• **EXERCISE DESCRIPTION**:
Could you copy every line from the material below in which "removeEventListener" appears?

• **GIVEN RECORDS**:
# # # # # # #
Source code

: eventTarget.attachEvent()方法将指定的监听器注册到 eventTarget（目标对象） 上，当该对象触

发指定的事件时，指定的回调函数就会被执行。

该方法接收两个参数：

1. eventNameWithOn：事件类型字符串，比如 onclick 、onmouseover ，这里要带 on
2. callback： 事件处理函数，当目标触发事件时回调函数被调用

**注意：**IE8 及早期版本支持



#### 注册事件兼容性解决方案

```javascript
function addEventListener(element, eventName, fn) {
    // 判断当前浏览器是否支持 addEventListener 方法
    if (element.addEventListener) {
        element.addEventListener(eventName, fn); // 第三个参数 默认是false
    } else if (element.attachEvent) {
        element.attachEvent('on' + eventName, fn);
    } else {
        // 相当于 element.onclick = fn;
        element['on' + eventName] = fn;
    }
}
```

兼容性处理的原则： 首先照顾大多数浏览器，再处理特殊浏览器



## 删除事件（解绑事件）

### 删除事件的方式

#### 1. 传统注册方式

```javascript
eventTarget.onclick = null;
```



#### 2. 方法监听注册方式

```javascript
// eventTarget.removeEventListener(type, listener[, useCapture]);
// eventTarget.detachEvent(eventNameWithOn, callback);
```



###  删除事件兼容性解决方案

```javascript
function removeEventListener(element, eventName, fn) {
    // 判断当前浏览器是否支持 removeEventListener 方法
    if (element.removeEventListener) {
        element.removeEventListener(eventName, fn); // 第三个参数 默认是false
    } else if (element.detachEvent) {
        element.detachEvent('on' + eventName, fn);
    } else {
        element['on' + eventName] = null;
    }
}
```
# # # # # # #
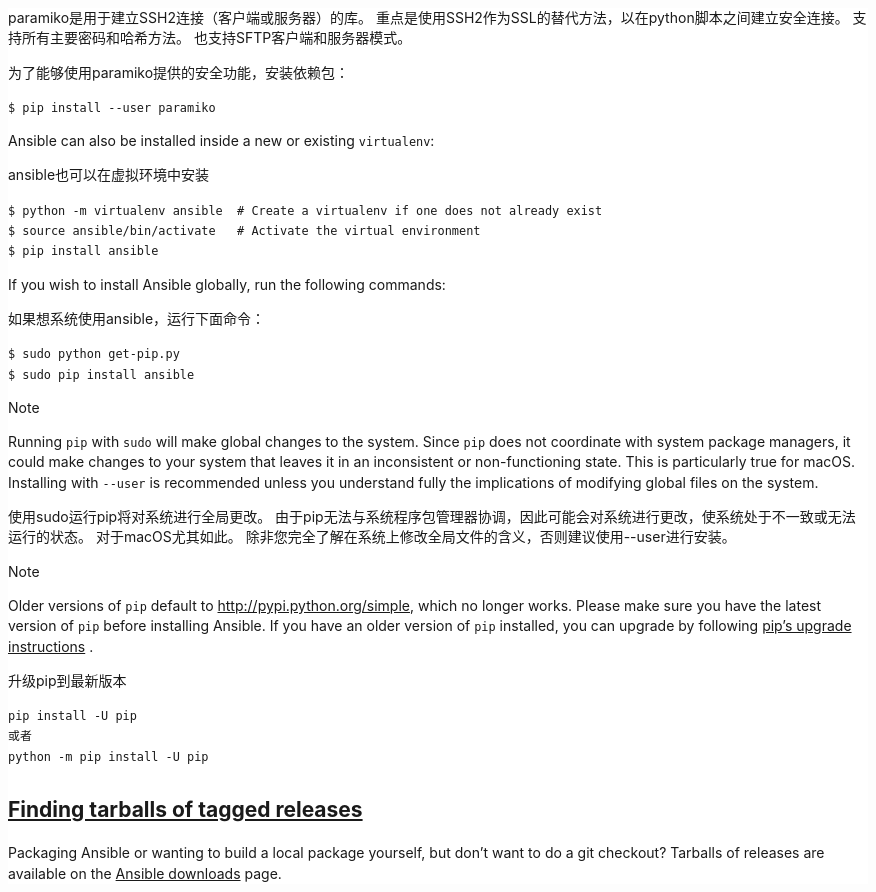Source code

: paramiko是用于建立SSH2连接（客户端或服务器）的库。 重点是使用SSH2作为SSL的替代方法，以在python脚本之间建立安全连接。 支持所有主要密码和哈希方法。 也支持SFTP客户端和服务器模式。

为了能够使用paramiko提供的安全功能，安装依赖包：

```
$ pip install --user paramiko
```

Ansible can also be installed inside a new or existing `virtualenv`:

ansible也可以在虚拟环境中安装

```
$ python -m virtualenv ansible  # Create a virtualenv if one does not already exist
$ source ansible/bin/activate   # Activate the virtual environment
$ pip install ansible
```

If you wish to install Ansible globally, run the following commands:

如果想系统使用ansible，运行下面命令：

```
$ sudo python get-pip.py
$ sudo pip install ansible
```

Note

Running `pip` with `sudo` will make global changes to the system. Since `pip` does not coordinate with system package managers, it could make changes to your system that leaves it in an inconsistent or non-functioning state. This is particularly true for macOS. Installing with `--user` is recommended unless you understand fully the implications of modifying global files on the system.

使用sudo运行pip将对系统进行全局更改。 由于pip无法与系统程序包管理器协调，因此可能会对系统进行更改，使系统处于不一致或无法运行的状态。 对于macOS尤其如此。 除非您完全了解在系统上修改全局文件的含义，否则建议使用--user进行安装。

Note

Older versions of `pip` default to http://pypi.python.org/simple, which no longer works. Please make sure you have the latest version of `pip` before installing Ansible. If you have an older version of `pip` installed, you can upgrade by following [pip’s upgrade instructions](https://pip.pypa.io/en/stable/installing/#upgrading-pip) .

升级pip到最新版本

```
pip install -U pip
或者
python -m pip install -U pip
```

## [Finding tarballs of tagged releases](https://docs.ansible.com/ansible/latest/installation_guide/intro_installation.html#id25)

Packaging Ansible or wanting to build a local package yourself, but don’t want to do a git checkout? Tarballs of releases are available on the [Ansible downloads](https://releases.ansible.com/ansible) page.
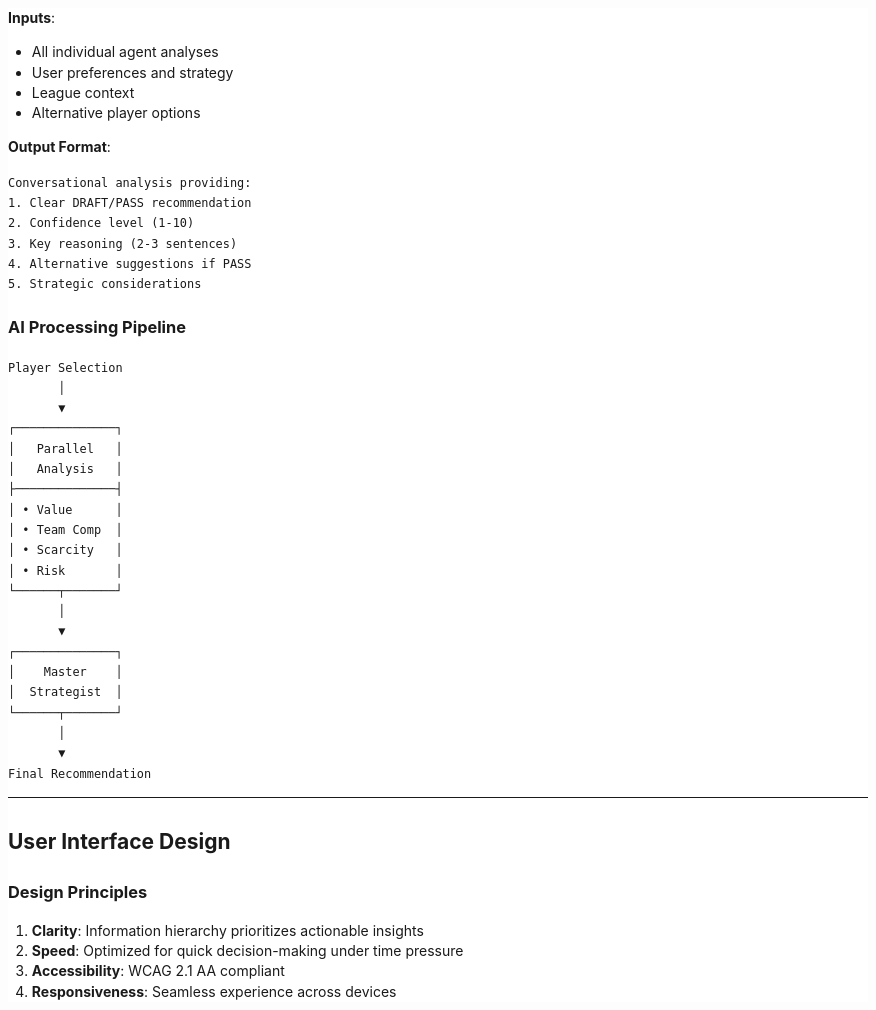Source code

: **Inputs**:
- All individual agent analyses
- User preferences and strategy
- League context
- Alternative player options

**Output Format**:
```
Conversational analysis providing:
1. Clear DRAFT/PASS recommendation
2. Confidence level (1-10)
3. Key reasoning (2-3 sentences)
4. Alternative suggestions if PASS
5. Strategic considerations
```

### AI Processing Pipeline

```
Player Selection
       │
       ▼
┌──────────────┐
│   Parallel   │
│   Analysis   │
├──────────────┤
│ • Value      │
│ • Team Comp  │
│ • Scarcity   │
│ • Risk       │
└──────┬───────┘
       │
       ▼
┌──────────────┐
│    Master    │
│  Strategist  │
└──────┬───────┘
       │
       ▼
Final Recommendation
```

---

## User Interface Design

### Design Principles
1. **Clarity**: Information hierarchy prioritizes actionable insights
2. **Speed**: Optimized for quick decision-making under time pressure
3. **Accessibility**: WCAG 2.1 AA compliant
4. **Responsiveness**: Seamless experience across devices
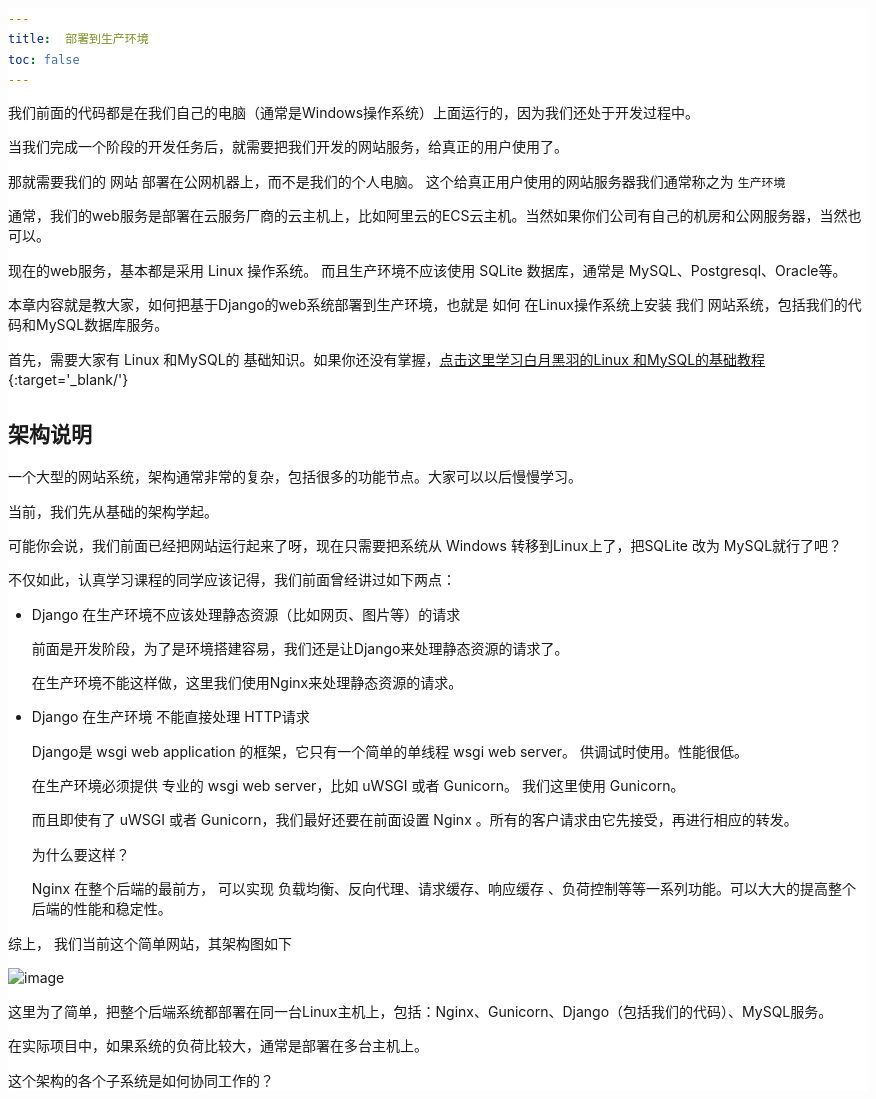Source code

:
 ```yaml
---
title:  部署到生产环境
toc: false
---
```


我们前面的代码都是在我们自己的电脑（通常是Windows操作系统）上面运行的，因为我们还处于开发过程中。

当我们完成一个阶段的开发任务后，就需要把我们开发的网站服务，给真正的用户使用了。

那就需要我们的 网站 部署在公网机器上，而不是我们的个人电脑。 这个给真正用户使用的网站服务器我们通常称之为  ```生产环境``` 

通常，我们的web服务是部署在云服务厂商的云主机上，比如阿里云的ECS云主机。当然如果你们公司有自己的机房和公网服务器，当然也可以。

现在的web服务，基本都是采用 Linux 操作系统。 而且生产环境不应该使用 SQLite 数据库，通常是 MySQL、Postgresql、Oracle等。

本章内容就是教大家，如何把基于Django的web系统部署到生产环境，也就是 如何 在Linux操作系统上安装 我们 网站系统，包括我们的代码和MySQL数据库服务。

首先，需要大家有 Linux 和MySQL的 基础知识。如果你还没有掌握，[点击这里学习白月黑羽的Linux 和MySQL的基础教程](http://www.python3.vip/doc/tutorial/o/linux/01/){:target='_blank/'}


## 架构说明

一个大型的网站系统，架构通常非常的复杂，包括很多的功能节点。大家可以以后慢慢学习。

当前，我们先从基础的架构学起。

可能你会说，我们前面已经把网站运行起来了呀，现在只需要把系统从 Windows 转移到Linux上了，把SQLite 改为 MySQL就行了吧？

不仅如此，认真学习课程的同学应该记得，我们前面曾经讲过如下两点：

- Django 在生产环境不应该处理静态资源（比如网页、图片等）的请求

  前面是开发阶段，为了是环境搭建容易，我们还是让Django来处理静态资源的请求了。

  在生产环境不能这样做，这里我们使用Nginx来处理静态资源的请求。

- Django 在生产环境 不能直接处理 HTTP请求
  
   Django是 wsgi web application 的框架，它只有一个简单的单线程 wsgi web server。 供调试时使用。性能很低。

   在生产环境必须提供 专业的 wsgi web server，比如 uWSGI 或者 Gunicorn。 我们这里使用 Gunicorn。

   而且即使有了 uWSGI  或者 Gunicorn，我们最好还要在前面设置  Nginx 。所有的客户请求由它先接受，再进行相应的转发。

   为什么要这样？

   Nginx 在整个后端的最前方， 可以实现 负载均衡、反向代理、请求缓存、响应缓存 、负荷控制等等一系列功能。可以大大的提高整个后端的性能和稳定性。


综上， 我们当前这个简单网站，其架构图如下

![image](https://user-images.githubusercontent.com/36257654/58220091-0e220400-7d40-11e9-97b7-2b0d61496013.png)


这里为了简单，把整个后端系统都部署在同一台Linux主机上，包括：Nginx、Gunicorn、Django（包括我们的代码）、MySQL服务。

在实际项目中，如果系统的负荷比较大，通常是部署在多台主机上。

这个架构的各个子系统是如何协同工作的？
# # # # # # #
• **EXERCISE RESPONSE**:
// eventTarget.removeEventListener(type, listener[, useCapture]);
function removeEventListener(element, eventName, fn) {
    // 判断当前浏览器是否支持 removeEventListener 方法
    if (element.removeEventListener) {
        element.removeEventListener(eventName, fn); // 第三个参数 默认是false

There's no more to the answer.